- _YOUR ASSIGNMENT_: The data should be written out in full, exactly as it stands, and the pictures dropped.

- _THE RECORDS_:
────
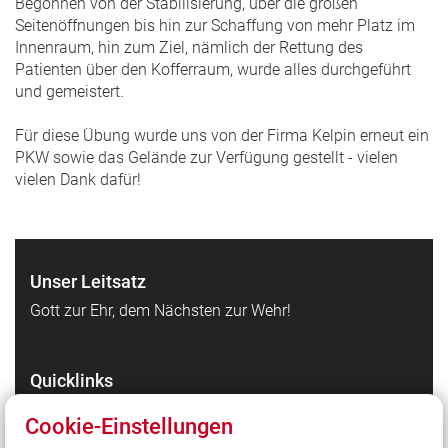
Begonnen von der Stabilisierung, über die großen
Seitenöffnungen bis hin zur Schaffung von mehr Platz im
Innenraum, hin zum Ziel, nämlich der Rettung des
Patienten über den Kofferraum, wurde alles durchgeführt
und gemeistert.
Für diese Übung wurde uns von der Firma Kelpin erneut ein
PKW sowie das Gelände zur Verfügung gestellt - vielen
vielen Dank dafür!
Unser Leitsatz
Gott zur Ehr, dem Nächsten zur Wehr!
Quicklinks
Facebookseite der Feuerwehr Köditz
Cookie-Einstellungen
Facebookseite der Jugendfeuerwehr Köditz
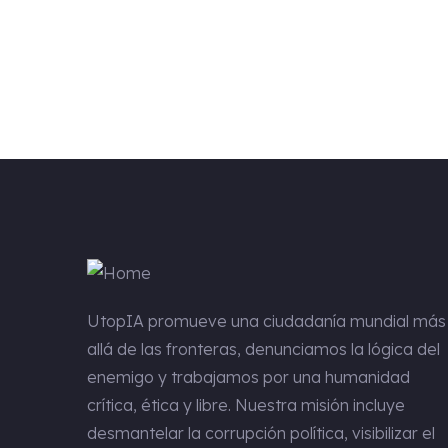
UtopIA
promueve una ciudadanía mundial más
allá de las fronteras, denunciamos la lógica del
enemigo y trabajamos por una humanidad
crítica, ética y libre. Nuestra misión incluye
desmantelar la corrupción política, visibilizar el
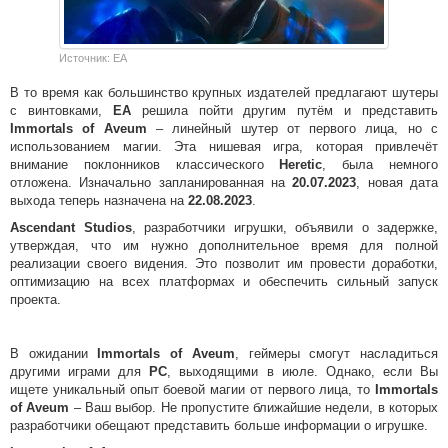
Источник: EA
В то время как большинство крупных издателей предлагают шутеры
с винтовками,
EA
решила пойти другим путём и представить
Immortals of Aveum
– линейный шутер от первого лица, но с
использованием магии. Эта нишевая игра, которая привлечёт
внимание поклонников классического
Heretic
, была немного
отложена. Изначально запланированная на
20.07.2023
, новая дата
выхода теперь назначена на
22.08.2023
.
Ascendant Studios
, разработчики игрушки, объявили о задержке,
утверждая, что им нужно дополнительное время для полной
реализации своего видения. Это позволит им провести доработки,
оптимизацию на всех платформах и обеспечить сильный запуск
проекта.
В ожидании
Immortals of Aveum
, геймеры смогут насладиться
другими играми для
PC
, выходящими в июле. Однако, если Вы
ищете уникальный опыт боевой магии от первого лица, то
Immortals
of Aveum
– Ваш выбор. Не пропустите ближайшие недели, в которых
разработчики обещают представить больше информации о игрушке.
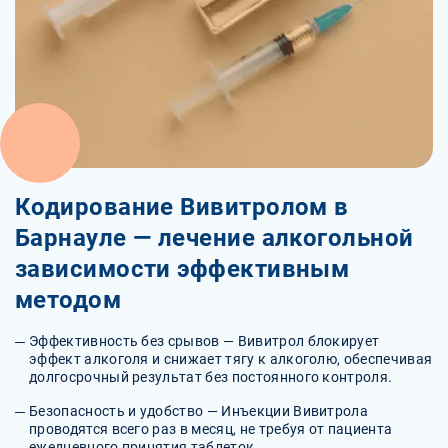
Кодирование Вивитролом в
Барнауле — лечение алкогольной
зависимости эффективным
методом
Эффективность без срывов — Вивитрол блокирует
эффект алкоголя и снижает тягу к алкоголю, обеспечивая
долгосрочный результат без постоянного контроля.
Безопасность и удобство — Инъекции Вивитрола
проводятся всего раз в месяц, не требуя от пациента
ежедневного принятия таблеток.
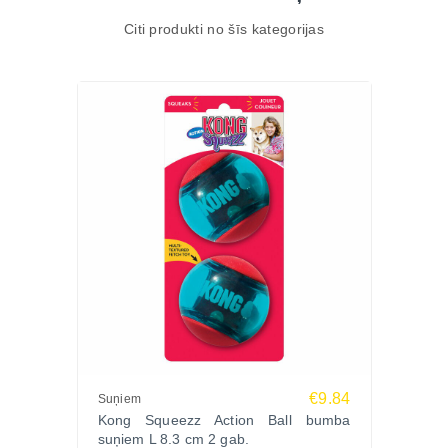
Citi produkti no šīs kategorijas
€9.84
Suņiem
Kong Squeezz Action Ball bumba
suņiem L 8.3 cm 2 gab.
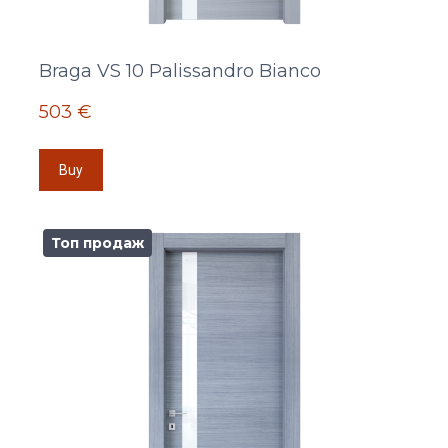
Braga VS 10 Palissandro Bianco
503 €
Buy
Топ продаж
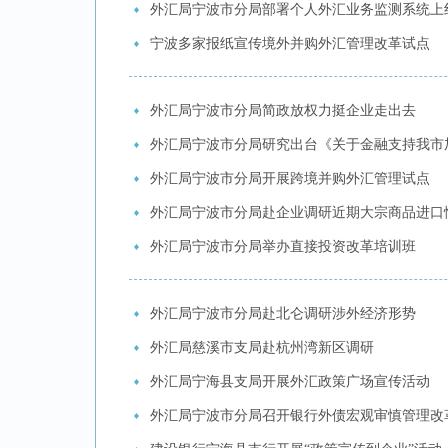
外汇局宁波市分局部署个人外汇业务监测系统上
宁波多家报纸宣传境外并购外汇管理改革试点
外汇局宁波市分局简政放权力挺企业走出去
外汇局宁波市分局研究出台《关于金融支持我市
外汇局宁波市分局开展跨境并购外汇管理试点
外汇局宁波市分局赴企业调研近期大宗商品进口
外汇局宁波市分局举办直接投资改革培训班
外汇局宁波市分局赴北仑调研涉外经济形势
外汇局慈溪市支局赴杭州湾新区调研
外汇局宁海县支局开展外汇政策广场宣传活动
外汇局宁波市分局召开银行外债宏观审慎管理改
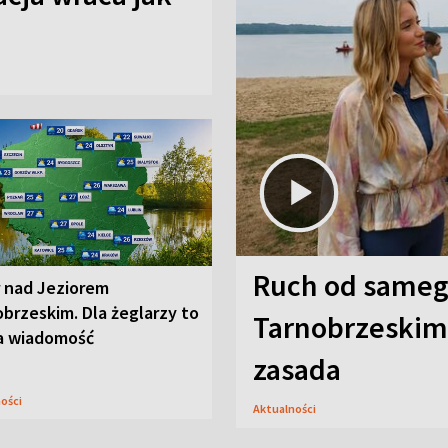
Ruch od sameg
r nad Jeziorem
brzeskim. Dla żeglarzy to
Tarnobrzeskim,
a wiadomość
zasada
ności
Aktualności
────
- _RESULT OF THIS EXERCISE_:
Begonnen von der Stabilisierung, über die großen
Seitenöffnungen bis hin zur Schaffung von mehr Platz im
Innenraum, hin zum Ziel, nämlich der Rettung des
Patienten über den Kofferraum, wurde alles durchgeführt
und gemeistert.
Für diese Übung wurde uns von der Firma Kelpin erneut ein
PKW sowie das Gelände zur Verfügung gestellt - vielen
vielen Dank dafür!
Unser Leitsatz
Gott zur Ehr, dem Nächsten zur Wehr!
Quicklinks
Facebookseite der Feuerwehr Köditz
Cookie-Einstellungen
Facebookseite der Jugendfeuerwehr Köditz
UtopIA
promueve una ciudadanía mundial más
allá de las fronteras, denunciamos la lógica del
enemigo y trabajamos por una humanidad
crítica, ética y libre. Nuestra misión incluye
desmantelar la corrupción política, visibilizar el
Источник: EA
В то время как большинство крупных издателей предлагают шутеры
с винтовками,
EA
решила пойти другим путём и представить
Immortals of Aveum
– линейный шутер от первого лица, но с
использованием магии. Эта нишевая игра, которая привлечёт
внимание поклонников классического
Heretic
, была немного
отложена. Изначально запланированная на
20.07.2023
, новая дата
выхода теперь назначена на
22.08.2023
.
Ascendant Studios
, разработчики игрушки, объявили о задержке,
утверждая, что им нужно дополнительное время для полной
реализации своего видения. Это позволит им провести доработки,
оптимизацию на всех платформах и обеспечить сильный запуск
проекта.
В ожидании
Immortals of Aveum
, геймеры смогут насладиться
другими играми для
PC
, выходящими в июле. Однако, если Вы
ищете уникальный опыт боевой магии от первого лица, то
Immortals
of Aveum
– Ваш выбор. Не пропустите ближайшие недели, в которых
разработчики обещают представить больше информации о игрушке.
Кодирование Вивитролом в
Барнауле — лечение алкогольной
зависимости эффективным
методом
Эффективность без срывов — Вивитрол блокирует
эффект алкоголя и снижает тягу к алкоголю, обеспечивая
долгосрочный результат без постоянного контроля.
Безопасность и удобство — Инъекции Вивитрола
проводятся всего раз в месяц, не требуя от пациента
ежедневного принятия таблеток.
Citi produkti no šīs kategorijas
€9.84
Suņiem
Kong Squeezz Action Ball bumba
suņiem L 8.3 cm 2 gab.
Braga VS 10 Palissandro Bianco
503 €
Buy
Топ продаж
外汇局宁波市分局部署个人外汇业务监测系统上
宁波多家报纸宣传境外并购外汇管理改革试点
外汇局宁波市分局简政放权力挺企业走出去
外汇局宁波市分局研究出台《关于金融支持我市
外汇局宁波市分局开展跨境并购外汇管理试点
外汇局宁波市分局赴企业调研近期大宗商品进口
外汇局宁波市分局举办直接投资改革培训班
外汇局宁波市分局赴北仑调研涉外经济形势
外汇局慈溪市支局赴杭州湾新区调研
外汇局宁海县支局开展外汇政策广场宣传活动
外汇局宁波市分局召开银行外债宏观审慎管理改
Ruch od sameg
r nad Jeziorem
brzeskim. Dla żeglarzy to
Tarnobrzeskim,
a wiadomość
zasada
ności
Aktualności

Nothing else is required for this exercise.